* YOUR ASSIGNMENT:
All lines with the word "مجتمع" in the material below are required.

* SUPPLIED RECORDS:
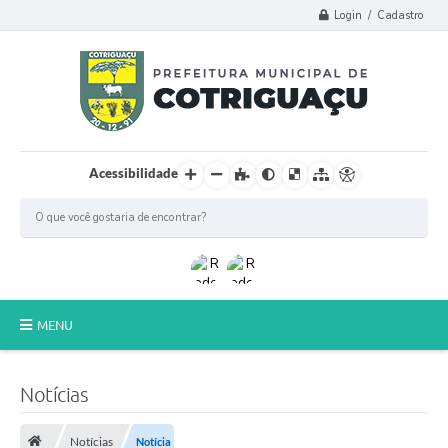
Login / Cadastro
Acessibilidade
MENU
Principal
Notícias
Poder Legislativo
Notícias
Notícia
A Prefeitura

--

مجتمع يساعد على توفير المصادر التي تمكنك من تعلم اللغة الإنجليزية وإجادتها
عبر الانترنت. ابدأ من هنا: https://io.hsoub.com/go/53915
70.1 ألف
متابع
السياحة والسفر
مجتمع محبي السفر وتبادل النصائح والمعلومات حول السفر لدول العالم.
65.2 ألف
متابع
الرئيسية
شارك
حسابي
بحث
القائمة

* RESULT OF THIS TASK:
مجتمع يساعد على توفير المصادر التي تمكنك من تعلم اللغة الإنجليزية وإجادتها
مجتمع محبي السفر وتبادل النصائح والمعلومات حول السفر لدول العالم.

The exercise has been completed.